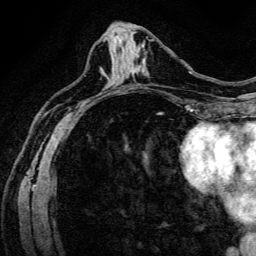
Breast MRI (dynamic contrast-enhanced), one axial slice. Position 60 of 134 along the scan axis. Cropped to one breast. Dynamic contrast-enhanced series, time point 2 of 6 at this slice position (early post-contrast). 3 T. TE 4.7 ms, TR 9 ms. 1.2 mm slice thickness. 256 × 256 image matrix, field of view 170 × 170 mm. Female patient.
Annotated regions visible in this slice (semi-automatically segmented with operator editing):
- enhancing-tissue mask used for the functional tumour volume (all voxels passing the contrast-enhancement thresholds inside the analysis volume; usually the tumour): bounding box <134,55,148,75> (left, top, right, bottom; pixels)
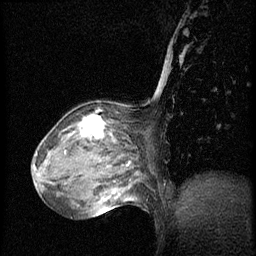
Breast MRI (dynamic contrast-enhanced), one sagittal slice. Position 21 of 56 along the scan axis. Dynamic contrast-enhanced series, image 2 of 3 at this slice position (ordered by acquisition). 1.5 T. TE 4.2 ms, TR 20.4 ms. 2 mm slice thickness. 256 × 256 image matrix, field of view 200 × 200 mm. Patient: female, 64 years. From the clinical record (not read from this slice): setting: breast cancer imaged before/during neoadjuvant chemotherapy; receptor status: HR-positive, HER2-negative.
Structures marked on this image (semi-automatic segmentation, software-assisted and operator-edited):
- analysis volume of interest (the breast-tissue region the enhancement analysis was run in; not a lesion): bounding box [x1, y1, x2, y2] px = [48, 101, 142, 186]
- tumour enhancement mask (voxels above the 70 % enhancement threshold inside the analysis volume of interest): [80, 114, 106, 139]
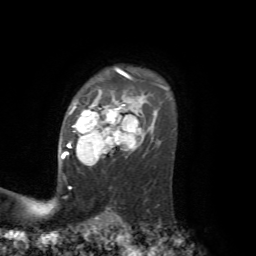
Breast MRI, one axial slice; slice 53 of 72 in the series (ordered by position); cropped to one breast; dynamic contrast-enhanced series, time point 2 of 7 at this slice position (early post-contrast); 1.5 T; TE 4.2 ms, TR 8.7 ms; 256 × 256 image matrix. Female patient.
Outlined on this slice (semi-automatic segmentation, software-assisted and operator-edited):
- enhancing-tissue mask used for the functional tumour volume (all voxels passing the contrast-enhancement thresholds inside the analysis volume; usually the tumour): bounding box <61,84,162,165> (left, top, right, bottom; pixels)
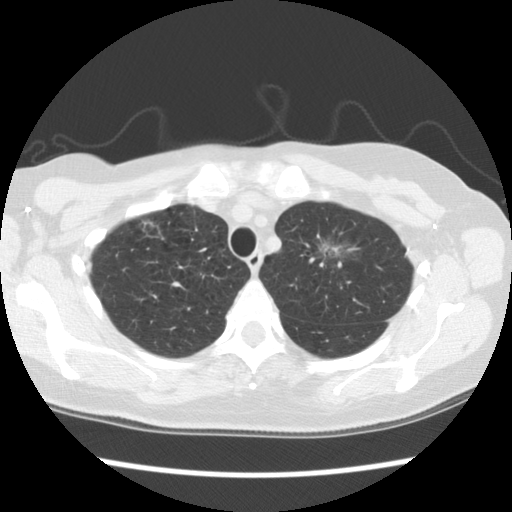
Axial slice from a low-dose chest CT screening exam. Second screening round (one year after baseline). Lung window (W 1500 / L -600 HU). 2.5 mm slice thickness. Slice 86 of 110 in the series. 512 × 512 image matrix. Female participant, aged 65 years at enrolment. Former smoker at enrolment.
Expert-annotated lung lesion, bounding box [x1, y1, x2, y2] px = [300, 224, 364, 284]. The screening reader recorded 2 non-calcified nodules or masses ≥4 mm on this exam (right upper lobe, left upper lobe); which of them this box marks is not recorded. Official screen result: positive, other. Participant outcome: lung cancer diagnosed 481 days after this screen (after the third annual screen) — adenocarcinoma, NOS, left upper lobe, moderately differentiated (G2), stage IA (AJCC 6th edition), 30 mm at pathology.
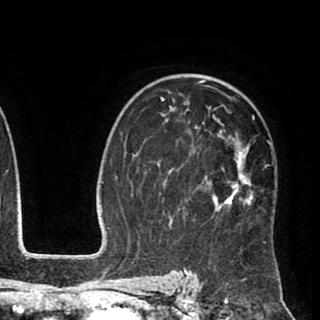
Breast MRI (dynamic contrast-enhanced), one axial slice; position 59 of 90 along the scan axis; cropped to one breast; dynamic contrast-enhanced series, time point 2 of 8 at this slice position (early post-contrast); 1.5 T; TE 2.6 ms, TR 5.6 ms; 2 mm slice thickness; 320 × 320 image matrix. Female patient.
Structures marked on this image (semi-automatically segmented with operator editing):
- enhancing-tissue mask used for the functional tumour volume (all voxels passing the contrast-enhancement thresholds inside the analysis volume; usually the tumour): bounding box <149,74,272,243> (left, top, right, bottom; pixels)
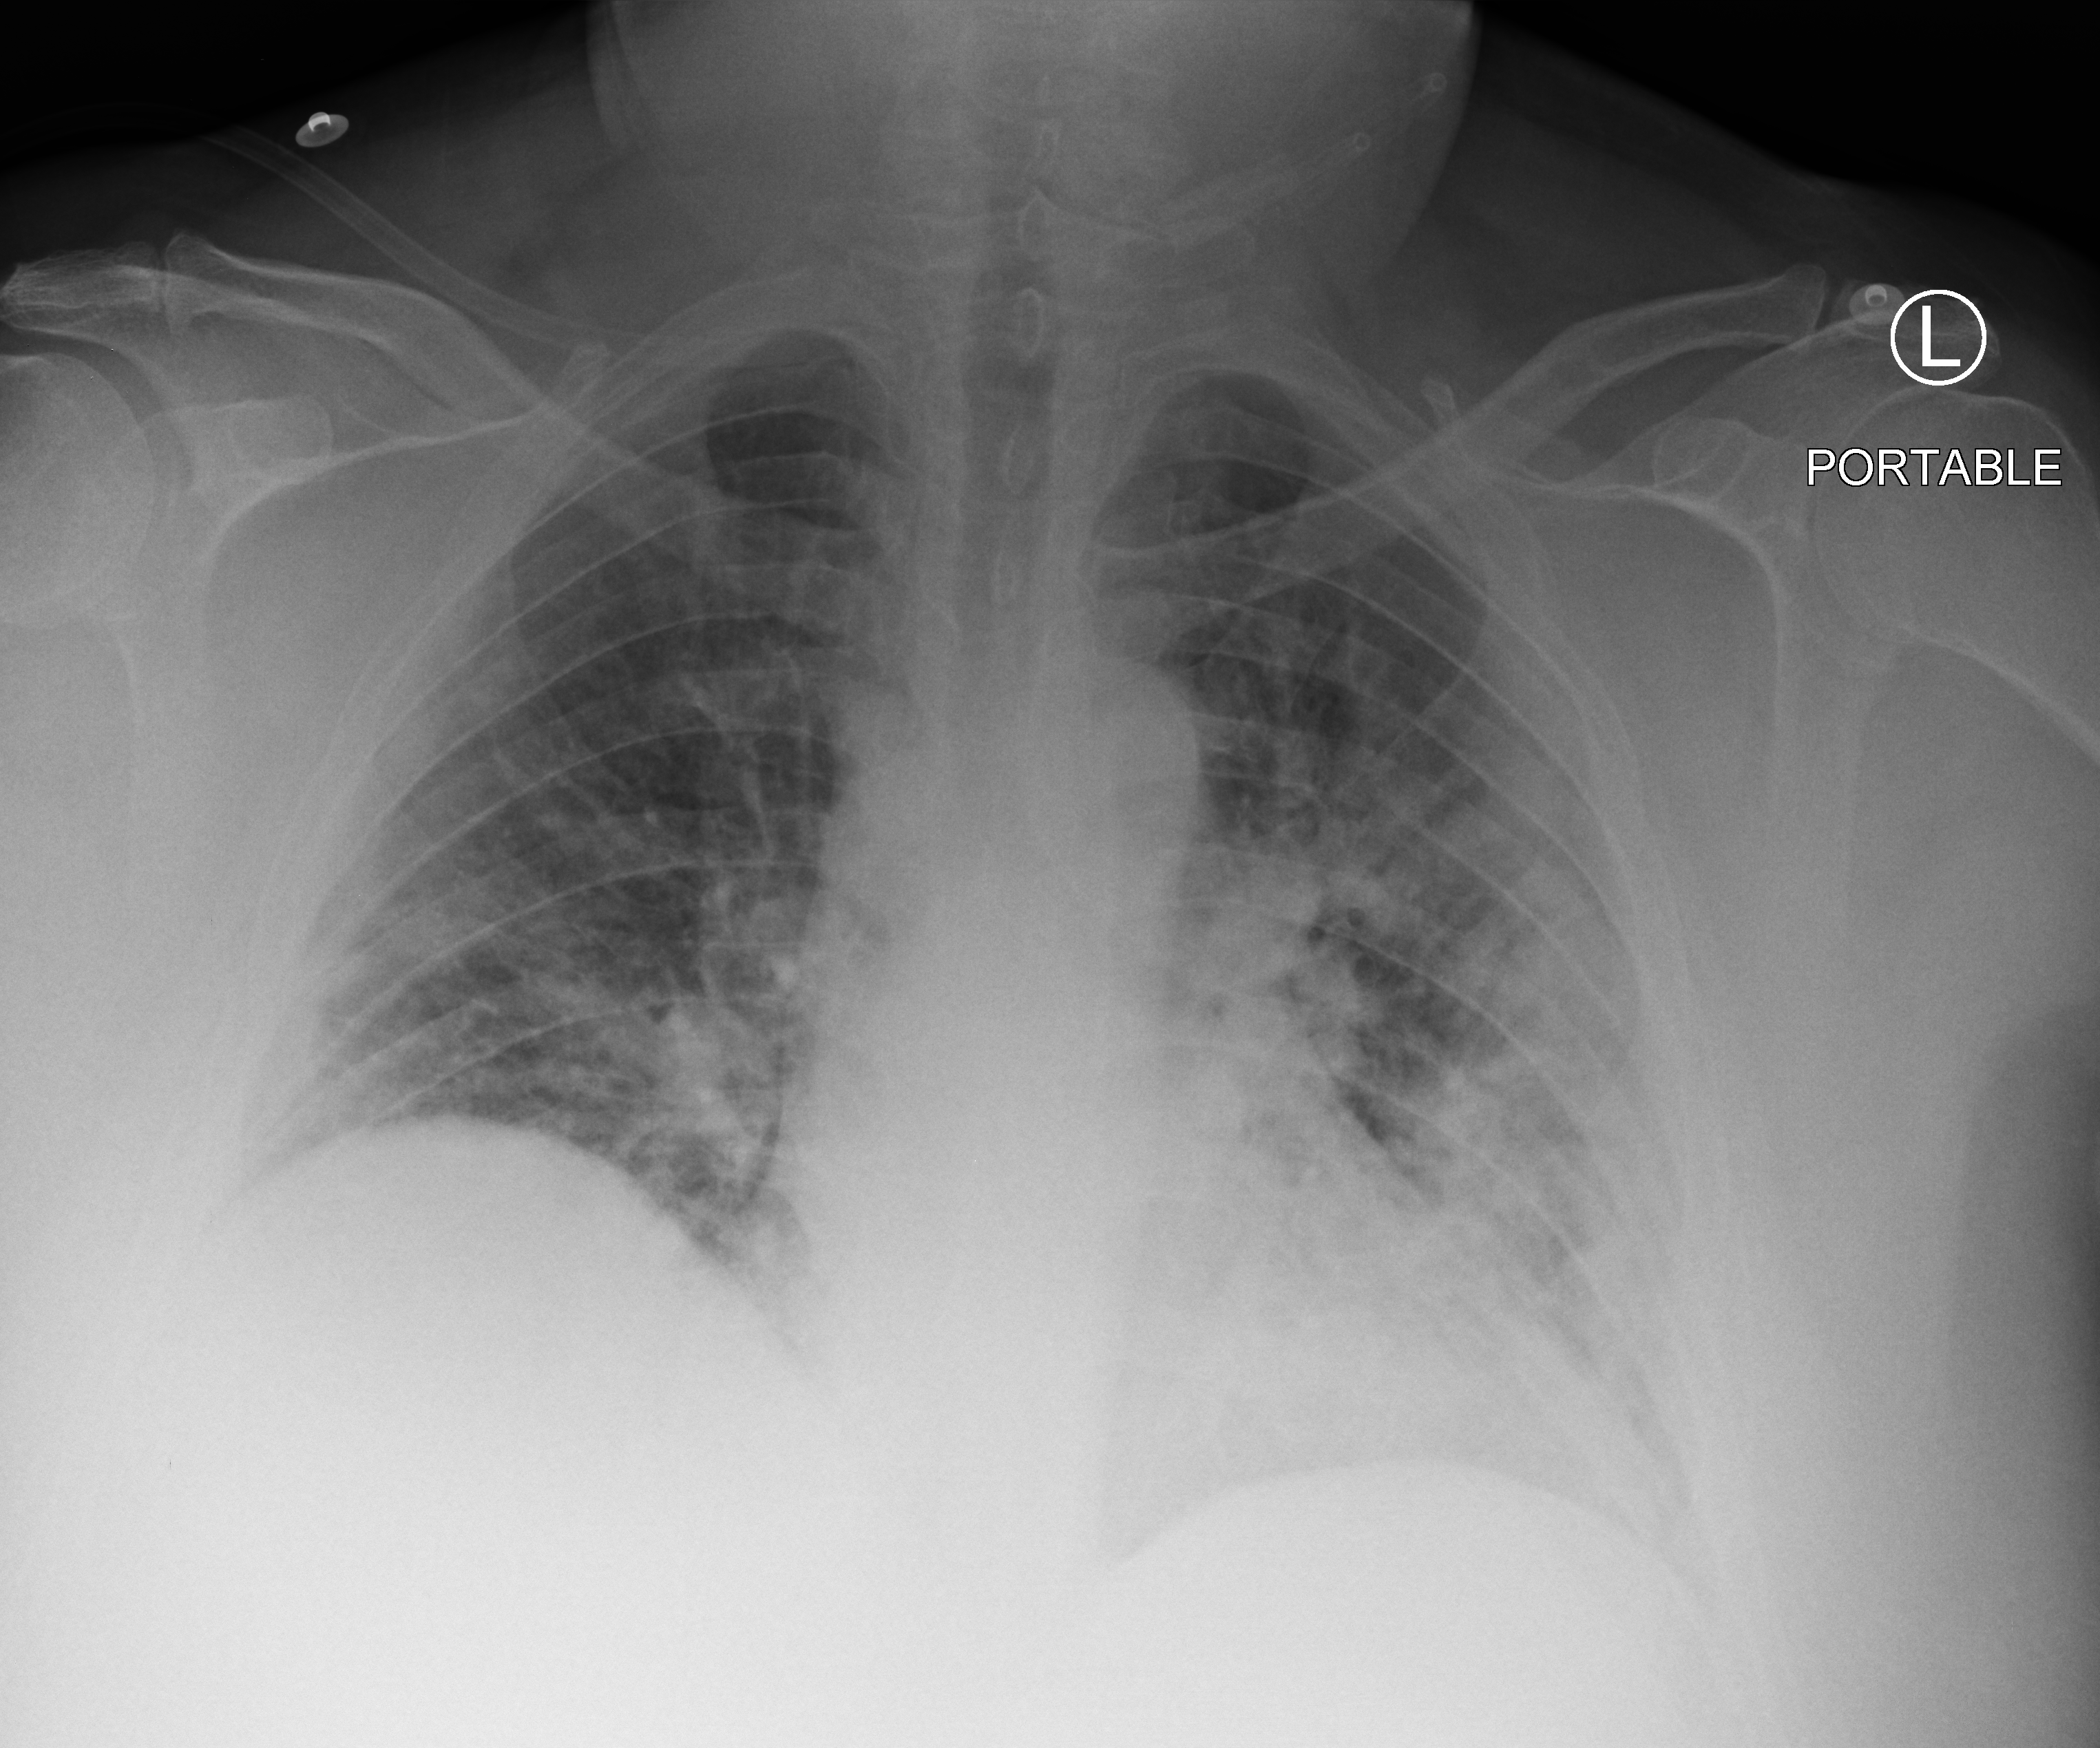
Portable chest radiograph, anteroposterior (AP) projection. Male patient hospitalised with COVID-19, age 18–59 years.
Admission-level facts for this patient (not findings on this image; timing relative to this image not recorded): admitted to intensive care during this hospital stay: no; length of hospital stay: 12 days.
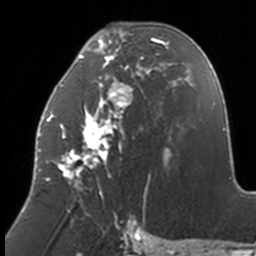
Breast MRI, one axial slice. Position 66 of 160 along the scan axis. Cropped to one breast. Dynamic contrast-enhanced series, time point 2 of 7 at this slice position (early post-contrast). 3 T. TE 1.7 ms, TR 4 ms. 256 × 256 image matrix, field of view 170 × 170 mm. Female patient.
Annotated regions visible in this slice (semi-automatically segmented with operator editing):
- enhancing-tissue mask used for the functional tumour volume (all voxels passing the contrast-enhancement thresholds inside the analysis volume; usually the tumour): bounding box <38,22,170,211> (left, top, right, bottom; pixels)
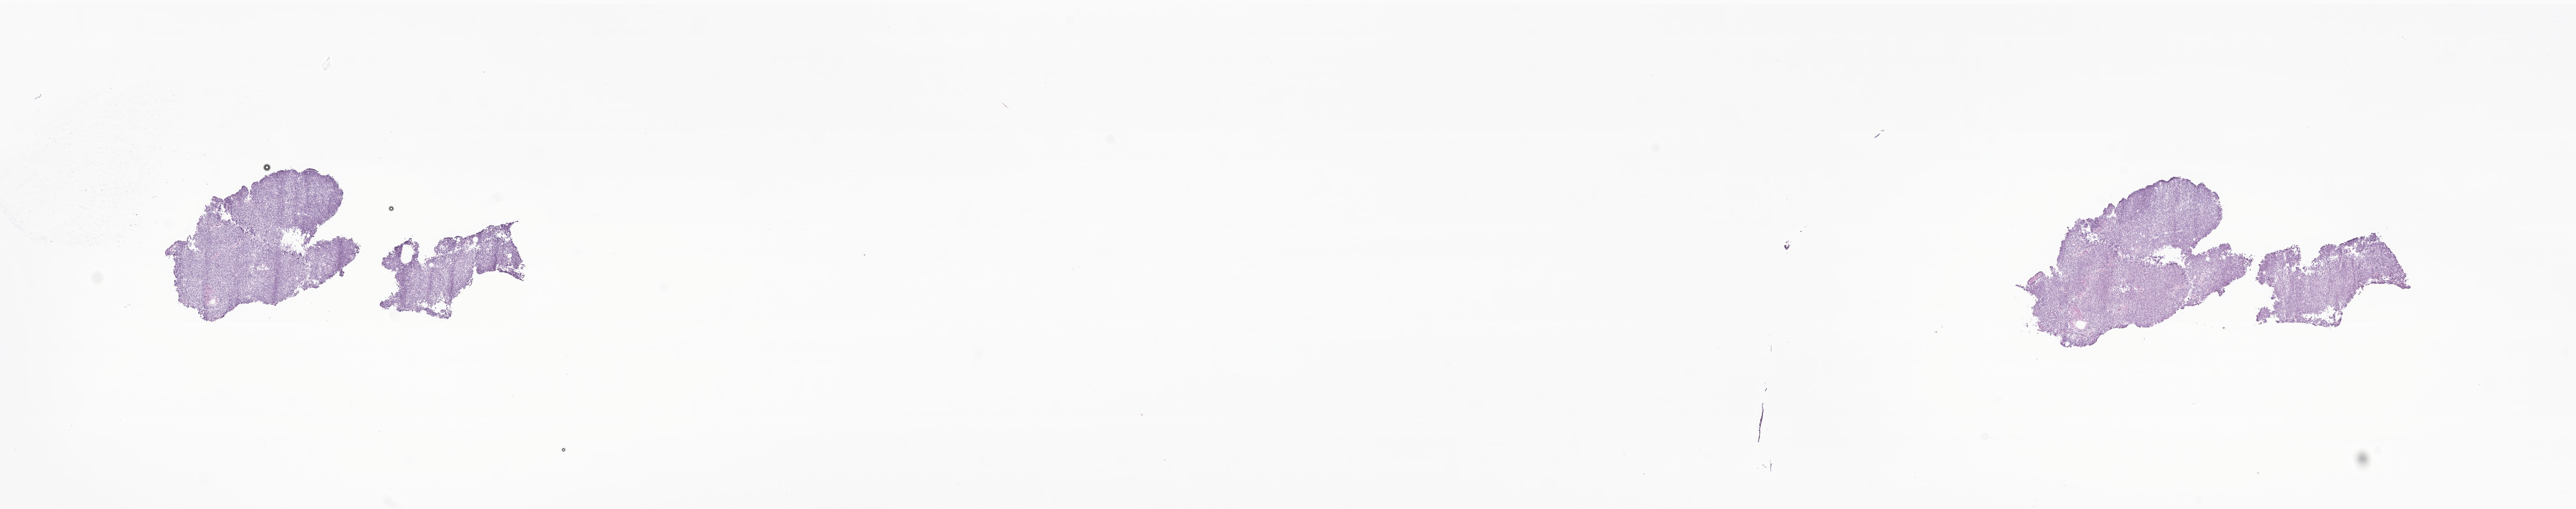
H&E whole-slide image of tumor tissue from the brain — whole scanned area (about 28.8 x 5.7 mm) shown as a low-resolution overview, frozen section. Patient female; age 143 months (11 years 11 months).
- diagnosis (ICD-O-3 morphology term): Medulloblastoma, NOS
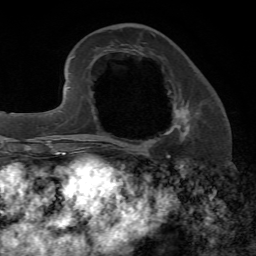
Breast MRI, one axial slice; position 24 of 72 along the scan axis; cropped to one breast; dynamic contrast-enhanced series, time point 2 of 7 at this slice position (early post-contrast); 1.5 T; TE 4.2 ms, TR 8.7 ms; 256 × 256 image matrix. Female patient.
Structures marked on this image (semi-automatic segmentation, software-assisted and operator-edited):
- enhancing-tissue mask used for the functional tumour volume (all voxels passing the contrast-enhancement thresholds inside the analysis volume; usually the tumour): box from (x=113, y=104) to (x=190, y=144) px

TO DO:
Write out exactly the lines above between the one with "Portable chest radiograph, anteroposterior" and the one with "- diagnosis (ICD-O-3", inclusive, with pictures left out.

TASK ANSWER:
Portable chest radiograph, anteroposterior (AP) projection. Male patient hospitalised with COVID-19, age 18–59 years.
Admission-level facts for this patient (not findings on this image; timing relative to this image not recorded): admitted to intensive care during this hospital stay: no; length of hospital stay: 12 days.
Breast MRI, one axial slice. Position 66 of 160 along the scan axis. Cropped to one breast. Dynamic contrast-enhanced series, time point 2 of 7 at this slice position (early post-contrast). 3 T. TE 1.7 ms, TR 4 ms. 256 × 256 image matrix, field of view 170 × 170 mm. Female patient.
Annotated regions visible in this slice (semi-automatically segmented with operator editing):
- enhancing-tissue mask used for the functional tumour volume (all voxels passing the contrast-enhancement thresholds inside the analysis volume; usually the tumour): bounding box <38,22,170,211> (left, top, right, bottom; pixels)
H&E whole-slide image of tumor tissue from the brain — whole scanned area (about 28.8 x 5.7 mm) shown as a low-resolution overview, frozen section. Patient female; age 143 months (11 years 11 months).
- diagnosis (ICD-O-3 morphology term): Medulloblastoma, NOS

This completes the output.